David Bates: Katrina Paintings is at the museum Oct. 29-Feb. 13, 2011. The museum is the only venue in the eastern United States to show the exhibit that includes large and small oils on canvas and some charcoal and watercolor drawings.

Many larger paintings are portraits of hurricane survivors done in bold strokes and strong colors. The largest, The Storm, is 21 feet wide and inspired by people ready to leave the New Orleans Superdome after Katrina.

Bates initially painted 11-by-14-inch portraits but felt he needed bigger canvases “to show the emotion going on.”

“When you have a guy’s face that 86 inches tall, it’s starting to get to the same feeling of the emotions you have. These figures are not going to collapse or go away. Some of them were carved with paint. In some places the paint is very thin, like a drawing and in other places it is almost in chunks.”

Just before the hurricane, Bates was preparing for a much different show. “I had a group of beautiful paintings of the swamp with birds and uplifting nature at its most beautiful. Because that is what I see, all sunny and pretty. And so it went from the most beautiful things that nature has to offer to the more horrific things nature can do.”

His Katrina art started as sketches that came from a need to “do something.” The Texas native and resident has a long-standing love for the Gulf. It’s not just a place he visits as an artist. He has friends there and goes there to fish. Like millions, he watched the devastation caused by the hurricane and its aftermath on television.

“I was watching it all on TV and calling everybody I knew and trying to keep up with them. I was taping one channel and watching another and I was glued to it. That’s my place and my friends. I started doing these little sketches of people, of these amazing faces and the stories they were telling.

“I felt like I needed to do something. … Everybody was trying to do something. As a visual artist, I wanted to somehow make some kind of visual statement.”

He broke one of his rules as an artist. “This was the first time I did anything from television. I used to tell my students when I would teach never to draw from television.”

The sketches evolved into small paintings and then into larger drawings and paintings. He did more after he got back to New Orleans in January 2006. Some paintings, including one of a man paddling a canoe through flood waters in The Deluge III, came from stories he heard. He made more trips to the coast and worked on the paintings through 2007.

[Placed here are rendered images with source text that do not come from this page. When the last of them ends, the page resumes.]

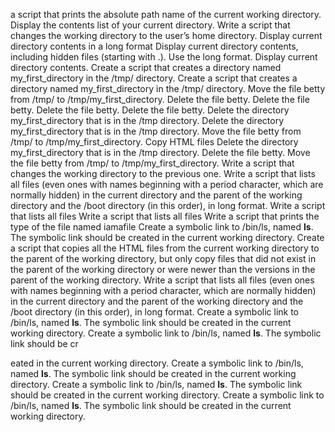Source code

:a script that prints the absolute path name of the current working directory.
Display the contents list of your current directory.
Write a script that changes the working directory to the user’s home directory.
Display current directory contents in a long format
Display current directory contents, including hidden files (starting with .). Use the long format.
Display current directory contents.
Create a script that creates a directory named my_first_directory in the /tmp/ directory.
Create a script that creates a directory named my_first_directory in the /tmp/ directory.
Move the file betty from /tmp/ to /tmp/my_first_directory.
Delete the file betty.
Delete the file betty.
Delete the file betty.
Delete the file betty.
Delete the directory my_first_directory that is in the /tmp directory.
Delete the directory my_first_directory that is in the /tmp directory.
Move the file betty from /tmp/ to /tmp/my_first_directory.
Copy HTML files
Delete the directory my_first_directory that is in the /tmp directory.
Delete the file betty.
Move the file betty from /tmp/ to /tmp/my_first_directory.
Write a script that changes the working directory to the previous one.
Write a script that lists all files (even ones with names beginning with a period character, which are normally hidden) in the current directory and the parent of the working directory and the /boot directory (in this order), in long format.
Write a script that lists all files
Write a script that lists all files
Write a script that prints the type of the file named iamafile
Create a symbolic link to /bin/ls, named __ls__. The symbolic link should be created in the current working directory.
Create a script that copies all the HTML files from the current working directory to the parent of the working directory, but only copy files that did not exist in the parent of the working directory or were newer than the versions in the parent of the working directory.
Write a script that lists all files (even ones with names beginning with a period character, which are normally hidden) in the current directory and the parent of the working directory and the /boot directory (in this order), in long format.
Create a symbolic link to /bin/ls, named __ls__. The symbolic link should be created in the current working directory.
Create a symbolic link to /bin/ls, named __ls__. The symbolic link should be cr

eated in the current working directory.
Create a symbolic link to /bin/ls, named __ls__. The symbolic link should be created in the current working directory.
Create a symbolic link to /bin/ls, named __ls__. The symbolic link should be created in the current working directory.
Create a symbolic link to /bin/ls, named __ls__. The symbolic link should be created in the current working directory.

“It started as something I had to do and ended up being two years work.” What he painted was often exhausting. “It was not a fun group of paintings to do.”

What he created changed “my subjects for a long time and I think always a little bit. It comes from getting older too but there’s a certain kind of psychological gravity that comes to it.” He still does still lifes, landscapes and portraits. “I paint a magnolia every year. For me it’s like checking in. Because they don’t change but I do.”

In the five years since Katrina he’s seen what has changed and what hasn’t. “Everybody is trying to do their own thing. Brad Pitt is building modern houses there. Anybody who is doing anything … I think it’s a good thing.”

More recently he’d watched the coast get hit by the BP oil spill. His artistic response was a group of paintings that depict Louisiana fishermen and watermen at work. That emphasis on survival was key to his Katrina paintings.

“During Katrina I didn’t paint victims. I painted survivors, and I think that is an important difference. A lot of people were reporting on victims and that is dramatic. But it doesn’t show the overall strength of what happened.

“I like to think about it as the people who have the strength and fortitude to overcome. It’s the people who have survived. It’s about life going on.”